I also treated myself to a kp3 last month. I’ve been really impressed by Korg’s hardware and so after seeing what a kp3 can do (see below), I parted with £230 and give it a whirl.

So what is a kp3 and how does is differ from a kaossilator? They are identical in shape and layout except the kp3 has a red trim, a 12 volt power connector and some of the buttons have slightly different functions (more about this later). It comes boxed with a manual, reference sheet and software to transfer samples back and forth. The kp3 has all the same audio, usb and midi inputs and outputs as the kaossilator pro and like the kaossilator pro it can easily be used as an external controller using the usb connection.

The kaossilator pro is phrase synthesizer and basic sampler whereas the kp3 is more of a box of fx tricks for incoming audio. There are 128 programs grouped into filters. eq, modulations, delays, reverb, granulators, sample manipulation, cross faders and vocoder effects. There are also inbuilt sound generators, some drum loops and synth noises which can be resampled and morphed to your hearts content. Favourites can be assigned and recalled from the 8 function buttons above the xy pad.

You can hook up any audio source (including a kaossilator) to the kp3’s inputs and is has an auto bpm detect that is pretty good at calculating tempo on the fly.

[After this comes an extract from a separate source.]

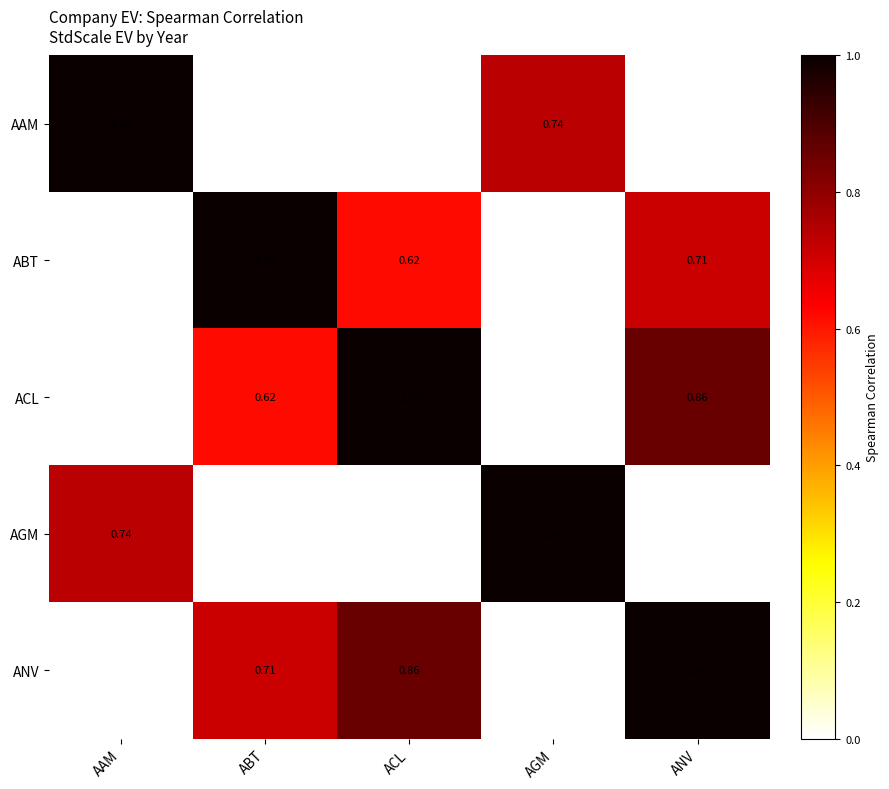

At which label does AGM first exceed 0?

AAM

You can also manually control the tempo if it’s baffled by it’s input.

I’ve had this bit of kit for four weeks now and I don’t think I’ve come close to discovering all the different functions and capabilities.Sweeping your finger over the xy pad alters the parameters of the particular effect – so things like filter sweeps and tap delays are child’s play. The kp3 can record and recall your finger movements and there is a hold button for freezing an effect. The actual magnitude of the effect is controlled by the fx pot (the program volume pot on the kaossilator pro) and the transition from effected output to dry output can be controlled using the effect slider. These means you can create jarring jumps or subtle fade outs to suit the music.

Like the kaossilator pro the kp3 can sample incoming audio to one of four sample banks. You can also resample the kp3’s output to a new bank and these banks can be muted on an off as well as saving your creations to an sd card (2 gig limit). It would have been nice to have the option of the sample banks playing bank unaffected by the effect that’s processing the incoming audio, e.g. a dry sampled drum loop playing to a effected synth line but it’s not a deal breaker.

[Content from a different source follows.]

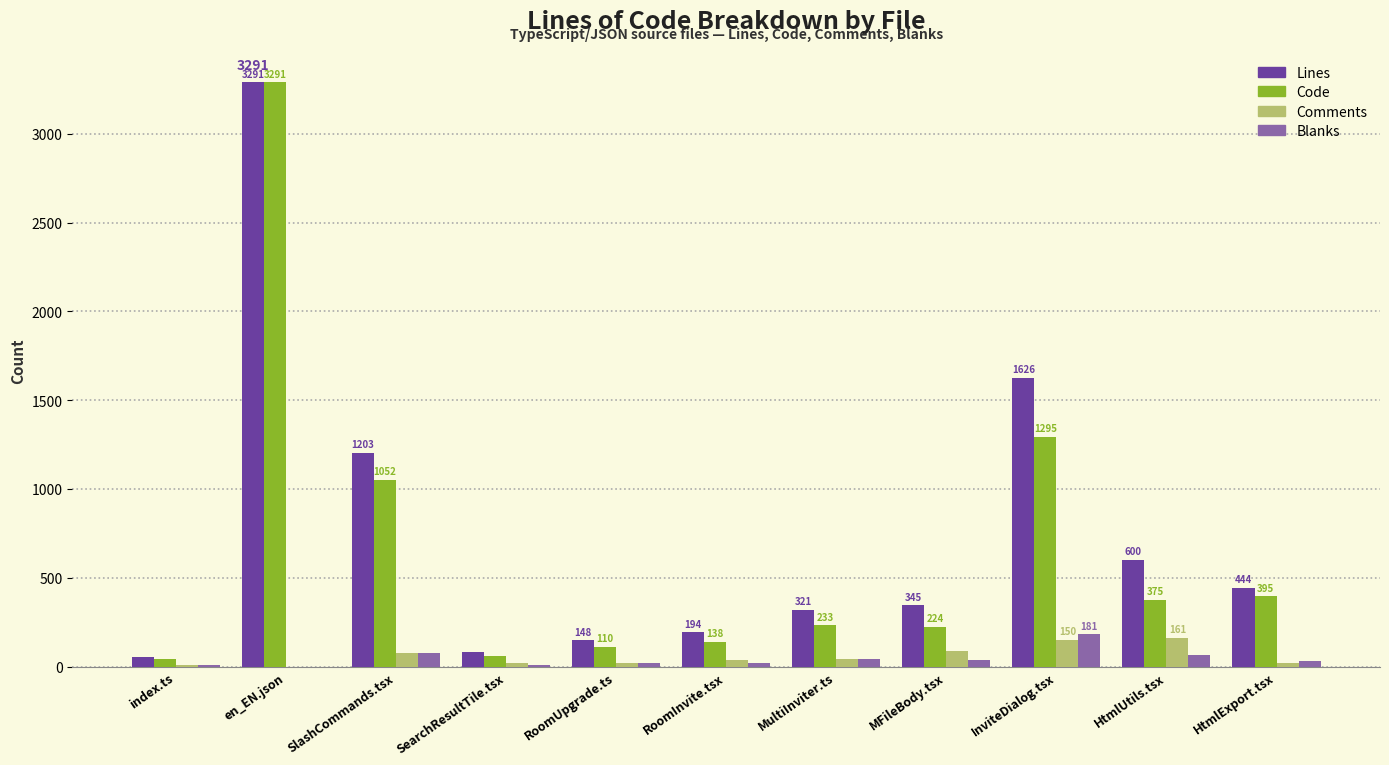

Reading left to right, what are all the values shown in this chart?

Lines: index.ts=56	en_EN.json=3291	SlashCommands.tsx=1203	SearchResultTile.tsx=84	RoomUpgrade.ts=148	RoomInvite.tsx=194	MultiInviter.ts=321	MFileBody.tsx=345	InviteDialog.tsx=1626	HtmlUtils.tsx=600	HtmlExport.tsx=444
Code: index.ts=43	en_EN.json=3291	SlashCommands.tsx=1052	SearchResultTile.tsx=58	RoomUpgrade.ts=110	RoomInvite.tsx=138	MultiInviter.ts=233	MFileBody.tsx=224	InviteDialog.tsx=1295	HtmlUtils.tsx=375	HtmlExport.tsx=395
Comments: index.ts=6	en_EN.json=0	SlashCommands.tsx=76	SearchResultTile.tsx=19	RoomUpgrade.ts=20	RoomInvite.tsx=39	MultiInviter.ts=44	MFileBody.tsx=86	InviteDialog.tsx=150	HtmlUtils.tsx=161	HtmlExport.tsx=18
Blanks: index.ts=7	en_EN.json=0	SlashCommands.tsx=75	SearchResultTile.tsx=7	RoomUpgrade.ts=18	RoomInvite.tsx=17	MultiInviter.ts=44	MFileBody.tsx=35	InviteDialog.tsx=181	HtmlUtils.tsx=64	HtmlExport.tsx=31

You have a little more flexibility in manipulating your samples, you can control the sample start point and by clicking the eight function buttons you can slice the sample and create new variations by muting and unmuting them.

It’s a great little sound tool. The kaossilator pro was a nifty little budget synth but the kp3 seems to be a more versatile bit of kit for generating musical inspiration. You don’t get the same sort of deep control over parameters that you would get from a software vst but the ability to easily switch effects and it’s user friendliness more than compensate. It’s fun just to hook it up to your music and do live remixes, or hook it up to a kaossilator and play that with one hand whilst the other controls the kp3’s effects.

I would recommend this to anyone looking for a big boy’s sound toy, or for anyone who wants a bit more tactile control over their music.


Kaotic Oscillations

I have uploaded a couple of new tracks onto soundcloud, both done with a kaossilator and an iPhone app “Filtatron”. Filtatron is made by Moog and provides a plethora of options for real time audio mangling.

You have a virtual VCO, a sampler and a line input which can be mixed together and tweaked with various dials and a couple of Kaospad-like pads. The app can also input tunes from your iTunes library and load them into the sampler for mangling.

The sounds it produces are interesting, dirty distortion, thick warm electronic pulses and dubby strangeness. It is highly recommended and unlike a lot of iPad music apps it’s very intuitive and user friendly.